**EXERCISE PROMPT:** Below are records; report the number of lines in them that include the word "Adhesive", with no other text.

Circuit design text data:
((

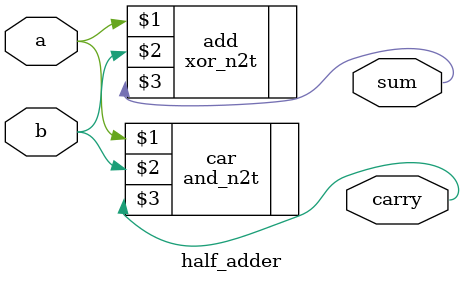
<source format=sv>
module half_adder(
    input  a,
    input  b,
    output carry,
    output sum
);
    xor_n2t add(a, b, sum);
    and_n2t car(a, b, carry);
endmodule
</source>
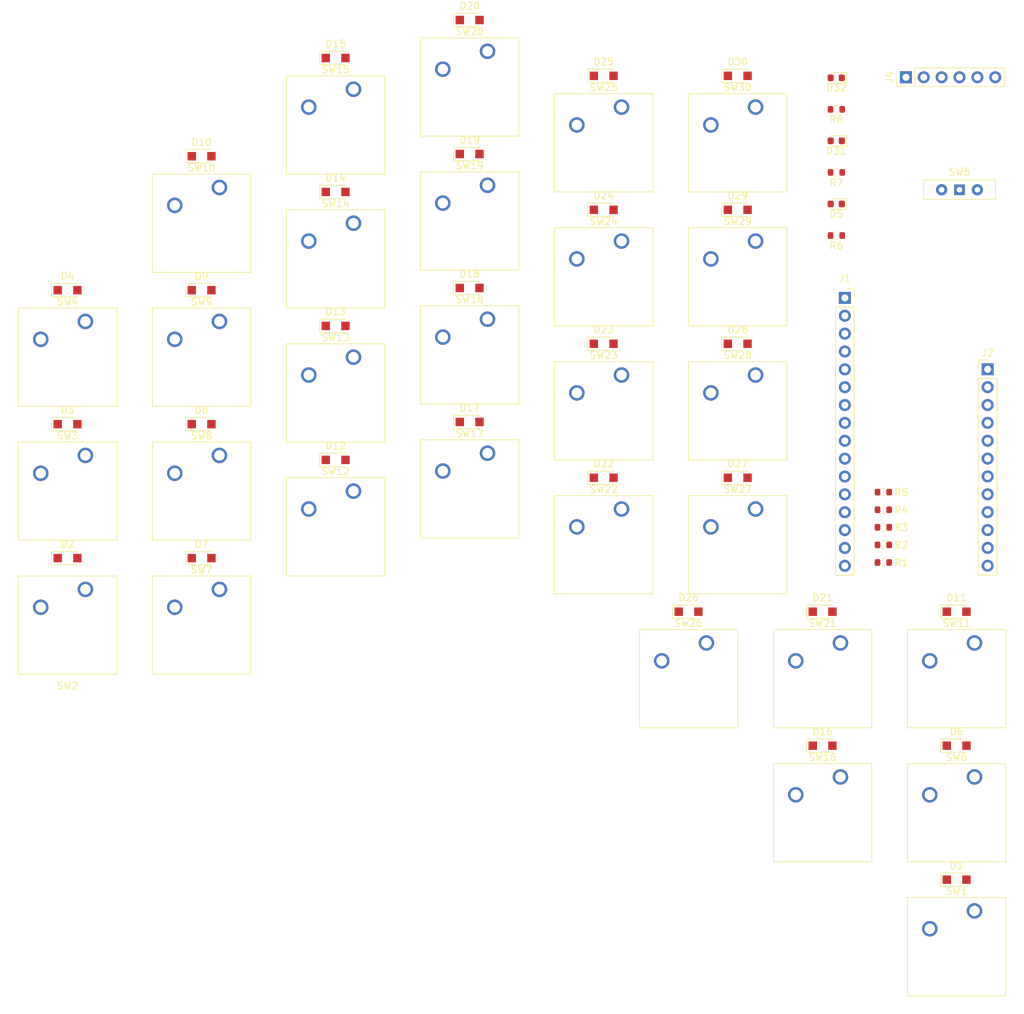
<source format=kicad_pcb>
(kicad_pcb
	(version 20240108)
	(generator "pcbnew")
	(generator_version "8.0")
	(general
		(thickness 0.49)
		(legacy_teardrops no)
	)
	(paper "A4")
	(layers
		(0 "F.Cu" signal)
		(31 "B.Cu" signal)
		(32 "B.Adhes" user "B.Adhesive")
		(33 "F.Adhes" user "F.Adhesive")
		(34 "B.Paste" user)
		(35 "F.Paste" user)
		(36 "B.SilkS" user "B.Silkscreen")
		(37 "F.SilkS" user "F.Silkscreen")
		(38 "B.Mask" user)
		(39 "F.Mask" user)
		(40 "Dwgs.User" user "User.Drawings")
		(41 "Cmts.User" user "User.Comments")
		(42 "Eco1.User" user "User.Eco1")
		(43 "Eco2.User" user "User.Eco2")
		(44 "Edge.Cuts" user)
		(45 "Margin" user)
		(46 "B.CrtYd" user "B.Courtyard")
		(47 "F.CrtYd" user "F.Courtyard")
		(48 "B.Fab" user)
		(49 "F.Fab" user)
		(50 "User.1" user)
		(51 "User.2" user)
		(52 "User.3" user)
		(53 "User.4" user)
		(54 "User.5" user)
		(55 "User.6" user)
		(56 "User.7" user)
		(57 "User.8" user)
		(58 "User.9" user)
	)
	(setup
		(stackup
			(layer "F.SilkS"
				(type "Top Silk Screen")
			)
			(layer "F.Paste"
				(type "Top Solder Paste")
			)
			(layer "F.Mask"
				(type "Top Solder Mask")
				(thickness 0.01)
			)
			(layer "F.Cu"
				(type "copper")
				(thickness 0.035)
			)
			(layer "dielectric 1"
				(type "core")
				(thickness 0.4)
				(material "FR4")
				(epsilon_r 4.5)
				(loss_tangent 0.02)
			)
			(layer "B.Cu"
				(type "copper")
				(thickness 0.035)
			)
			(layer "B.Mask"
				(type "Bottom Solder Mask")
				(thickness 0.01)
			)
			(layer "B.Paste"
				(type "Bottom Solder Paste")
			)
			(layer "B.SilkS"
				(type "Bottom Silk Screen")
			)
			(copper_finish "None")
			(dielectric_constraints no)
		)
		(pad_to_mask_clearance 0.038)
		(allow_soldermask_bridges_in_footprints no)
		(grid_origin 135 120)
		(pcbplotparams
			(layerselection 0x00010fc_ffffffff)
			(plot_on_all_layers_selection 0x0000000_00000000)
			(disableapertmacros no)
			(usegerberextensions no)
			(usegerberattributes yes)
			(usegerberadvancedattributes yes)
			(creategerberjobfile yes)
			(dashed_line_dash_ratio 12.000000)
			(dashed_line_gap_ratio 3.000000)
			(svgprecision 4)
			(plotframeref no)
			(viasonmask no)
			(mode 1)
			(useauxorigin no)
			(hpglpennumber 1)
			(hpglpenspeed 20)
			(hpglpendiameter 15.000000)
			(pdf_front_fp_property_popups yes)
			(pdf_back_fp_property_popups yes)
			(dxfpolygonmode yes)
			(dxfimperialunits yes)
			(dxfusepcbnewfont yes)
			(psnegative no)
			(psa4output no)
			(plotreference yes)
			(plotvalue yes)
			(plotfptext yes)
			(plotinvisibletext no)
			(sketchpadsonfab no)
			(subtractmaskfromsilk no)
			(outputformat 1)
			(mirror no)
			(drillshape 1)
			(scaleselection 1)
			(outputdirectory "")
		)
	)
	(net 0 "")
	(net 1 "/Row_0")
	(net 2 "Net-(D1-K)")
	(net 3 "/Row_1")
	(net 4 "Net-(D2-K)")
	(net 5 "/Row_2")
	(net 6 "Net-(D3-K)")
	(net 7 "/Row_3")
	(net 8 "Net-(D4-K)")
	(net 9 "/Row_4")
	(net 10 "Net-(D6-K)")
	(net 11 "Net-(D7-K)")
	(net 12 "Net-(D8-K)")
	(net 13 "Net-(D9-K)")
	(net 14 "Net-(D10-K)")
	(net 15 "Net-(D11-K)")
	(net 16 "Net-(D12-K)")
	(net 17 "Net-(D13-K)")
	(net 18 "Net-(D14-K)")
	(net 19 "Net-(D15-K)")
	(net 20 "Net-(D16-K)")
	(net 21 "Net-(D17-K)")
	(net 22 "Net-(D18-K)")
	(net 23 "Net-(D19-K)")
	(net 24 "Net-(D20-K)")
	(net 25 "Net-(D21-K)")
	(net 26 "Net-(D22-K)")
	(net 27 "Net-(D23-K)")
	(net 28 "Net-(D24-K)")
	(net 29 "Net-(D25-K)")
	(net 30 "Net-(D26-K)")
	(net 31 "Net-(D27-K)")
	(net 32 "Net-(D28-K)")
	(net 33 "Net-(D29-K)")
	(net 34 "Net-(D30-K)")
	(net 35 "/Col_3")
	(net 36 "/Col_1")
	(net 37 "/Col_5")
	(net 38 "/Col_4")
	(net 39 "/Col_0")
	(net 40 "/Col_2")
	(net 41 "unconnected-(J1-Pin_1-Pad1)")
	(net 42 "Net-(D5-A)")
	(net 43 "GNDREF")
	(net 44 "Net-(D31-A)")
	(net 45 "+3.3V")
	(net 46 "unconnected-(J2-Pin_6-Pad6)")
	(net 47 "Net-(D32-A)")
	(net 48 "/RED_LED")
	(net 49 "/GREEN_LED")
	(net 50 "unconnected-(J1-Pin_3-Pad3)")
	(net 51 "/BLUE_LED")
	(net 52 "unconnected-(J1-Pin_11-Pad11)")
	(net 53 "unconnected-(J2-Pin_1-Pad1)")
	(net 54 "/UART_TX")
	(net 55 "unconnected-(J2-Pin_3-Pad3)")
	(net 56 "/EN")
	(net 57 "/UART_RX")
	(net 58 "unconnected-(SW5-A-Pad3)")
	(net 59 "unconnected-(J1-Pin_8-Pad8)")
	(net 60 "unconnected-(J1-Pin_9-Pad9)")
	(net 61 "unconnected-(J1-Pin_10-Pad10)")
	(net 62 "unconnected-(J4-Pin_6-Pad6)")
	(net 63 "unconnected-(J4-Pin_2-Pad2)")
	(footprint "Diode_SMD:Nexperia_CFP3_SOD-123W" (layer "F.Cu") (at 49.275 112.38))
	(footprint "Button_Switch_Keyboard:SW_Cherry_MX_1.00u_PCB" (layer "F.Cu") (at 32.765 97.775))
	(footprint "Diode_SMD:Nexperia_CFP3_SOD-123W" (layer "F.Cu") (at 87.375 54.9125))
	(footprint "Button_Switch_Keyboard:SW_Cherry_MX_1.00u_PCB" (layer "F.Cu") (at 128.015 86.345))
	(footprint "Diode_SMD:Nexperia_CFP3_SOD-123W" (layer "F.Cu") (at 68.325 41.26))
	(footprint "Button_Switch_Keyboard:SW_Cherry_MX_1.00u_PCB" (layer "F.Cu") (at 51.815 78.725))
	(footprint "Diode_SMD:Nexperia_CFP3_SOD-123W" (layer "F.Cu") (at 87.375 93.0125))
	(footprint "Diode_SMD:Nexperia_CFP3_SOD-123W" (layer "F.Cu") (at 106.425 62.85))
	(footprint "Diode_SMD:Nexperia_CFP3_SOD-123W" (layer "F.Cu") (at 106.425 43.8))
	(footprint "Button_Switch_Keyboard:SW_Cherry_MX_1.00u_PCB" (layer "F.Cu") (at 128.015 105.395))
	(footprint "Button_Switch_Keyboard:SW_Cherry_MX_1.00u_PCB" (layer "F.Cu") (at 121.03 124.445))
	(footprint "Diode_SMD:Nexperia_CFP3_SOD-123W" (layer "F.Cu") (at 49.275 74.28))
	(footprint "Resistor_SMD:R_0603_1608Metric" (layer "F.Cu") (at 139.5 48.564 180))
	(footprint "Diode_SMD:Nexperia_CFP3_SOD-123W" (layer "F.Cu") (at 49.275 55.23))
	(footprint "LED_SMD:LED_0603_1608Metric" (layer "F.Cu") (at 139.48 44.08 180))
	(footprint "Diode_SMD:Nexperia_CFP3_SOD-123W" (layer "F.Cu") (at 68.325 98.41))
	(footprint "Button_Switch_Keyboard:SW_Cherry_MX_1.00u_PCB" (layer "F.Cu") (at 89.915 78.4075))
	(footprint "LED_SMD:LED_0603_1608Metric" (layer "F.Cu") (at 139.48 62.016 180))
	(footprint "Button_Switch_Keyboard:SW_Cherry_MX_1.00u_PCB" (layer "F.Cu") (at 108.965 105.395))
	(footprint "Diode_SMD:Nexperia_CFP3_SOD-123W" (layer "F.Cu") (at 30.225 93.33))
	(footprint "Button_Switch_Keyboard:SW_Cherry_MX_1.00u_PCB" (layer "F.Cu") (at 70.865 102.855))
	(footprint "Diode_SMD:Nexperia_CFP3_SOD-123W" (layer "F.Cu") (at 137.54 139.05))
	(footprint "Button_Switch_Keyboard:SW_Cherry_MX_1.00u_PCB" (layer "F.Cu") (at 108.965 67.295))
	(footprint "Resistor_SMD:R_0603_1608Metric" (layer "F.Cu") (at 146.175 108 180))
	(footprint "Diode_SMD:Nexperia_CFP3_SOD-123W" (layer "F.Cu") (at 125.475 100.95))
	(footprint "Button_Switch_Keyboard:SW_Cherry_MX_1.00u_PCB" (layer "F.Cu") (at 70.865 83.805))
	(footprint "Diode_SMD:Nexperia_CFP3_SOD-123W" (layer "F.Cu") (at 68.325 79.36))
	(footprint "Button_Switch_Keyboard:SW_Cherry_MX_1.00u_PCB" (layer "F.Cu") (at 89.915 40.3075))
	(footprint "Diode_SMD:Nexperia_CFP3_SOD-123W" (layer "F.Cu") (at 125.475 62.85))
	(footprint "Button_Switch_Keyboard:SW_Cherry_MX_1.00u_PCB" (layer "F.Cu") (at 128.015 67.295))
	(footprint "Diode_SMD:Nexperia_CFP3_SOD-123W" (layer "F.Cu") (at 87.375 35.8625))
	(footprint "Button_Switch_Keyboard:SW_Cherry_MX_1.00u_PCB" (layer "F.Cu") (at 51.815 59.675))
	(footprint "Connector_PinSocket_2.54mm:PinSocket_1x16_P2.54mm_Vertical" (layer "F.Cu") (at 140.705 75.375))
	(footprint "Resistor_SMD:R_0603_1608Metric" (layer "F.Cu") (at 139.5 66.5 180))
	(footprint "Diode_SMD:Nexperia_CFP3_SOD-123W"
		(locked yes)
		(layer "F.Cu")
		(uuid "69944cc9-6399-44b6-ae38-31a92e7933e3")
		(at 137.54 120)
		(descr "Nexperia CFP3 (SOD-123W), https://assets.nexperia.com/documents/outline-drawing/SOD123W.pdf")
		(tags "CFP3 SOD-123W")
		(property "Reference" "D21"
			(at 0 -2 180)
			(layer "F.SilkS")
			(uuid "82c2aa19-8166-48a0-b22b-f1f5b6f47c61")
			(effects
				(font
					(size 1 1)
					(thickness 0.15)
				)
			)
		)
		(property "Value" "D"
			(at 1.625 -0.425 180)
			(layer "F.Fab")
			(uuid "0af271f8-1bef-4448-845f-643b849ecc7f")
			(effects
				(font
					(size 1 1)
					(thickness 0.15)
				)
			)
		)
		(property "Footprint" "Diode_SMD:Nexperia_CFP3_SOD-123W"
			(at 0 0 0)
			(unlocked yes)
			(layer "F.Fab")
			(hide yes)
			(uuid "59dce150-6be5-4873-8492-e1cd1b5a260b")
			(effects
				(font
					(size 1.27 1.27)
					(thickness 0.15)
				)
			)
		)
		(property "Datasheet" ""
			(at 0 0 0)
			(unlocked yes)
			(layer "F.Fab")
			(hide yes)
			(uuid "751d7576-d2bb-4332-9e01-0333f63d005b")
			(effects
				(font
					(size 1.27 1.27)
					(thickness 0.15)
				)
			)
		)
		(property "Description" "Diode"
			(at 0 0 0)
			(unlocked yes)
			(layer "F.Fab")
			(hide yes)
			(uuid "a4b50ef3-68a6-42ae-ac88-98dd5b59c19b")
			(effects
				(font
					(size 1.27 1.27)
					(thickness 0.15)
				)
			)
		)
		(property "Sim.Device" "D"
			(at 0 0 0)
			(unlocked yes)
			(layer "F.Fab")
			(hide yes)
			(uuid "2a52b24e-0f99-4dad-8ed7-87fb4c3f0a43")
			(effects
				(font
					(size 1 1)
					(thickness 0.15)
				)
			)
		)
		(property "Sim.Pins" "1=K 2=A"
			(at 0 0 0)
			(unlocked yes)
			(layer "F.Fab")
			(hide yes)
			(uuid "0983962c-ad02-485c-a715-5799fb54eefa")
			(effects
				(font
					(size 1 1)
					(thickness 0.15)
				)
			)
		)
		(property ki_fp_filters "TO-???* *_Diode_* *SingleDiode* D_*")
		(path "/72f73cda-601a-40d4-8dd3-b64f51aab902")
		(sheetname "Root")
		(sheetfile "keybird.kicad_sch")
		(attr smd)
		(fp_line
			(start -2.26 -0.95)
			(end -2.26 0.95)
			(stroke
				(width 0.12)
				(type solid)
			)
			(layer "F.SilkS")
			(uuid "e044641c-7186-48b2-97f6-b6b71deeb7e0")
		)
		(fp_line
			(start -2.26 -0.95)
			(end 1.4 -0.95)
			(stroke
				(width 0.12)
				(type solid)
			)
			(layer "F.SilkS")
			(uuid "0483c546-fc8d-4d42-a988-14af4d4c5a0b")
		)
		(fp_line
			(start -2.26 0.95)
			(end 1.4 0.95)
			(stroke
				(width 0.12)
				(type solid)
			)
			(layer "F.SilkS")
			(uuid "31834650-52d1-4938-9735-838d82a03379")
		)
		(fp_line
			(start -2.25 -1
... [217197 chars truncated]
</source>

))

**TASK ANSWER:** 2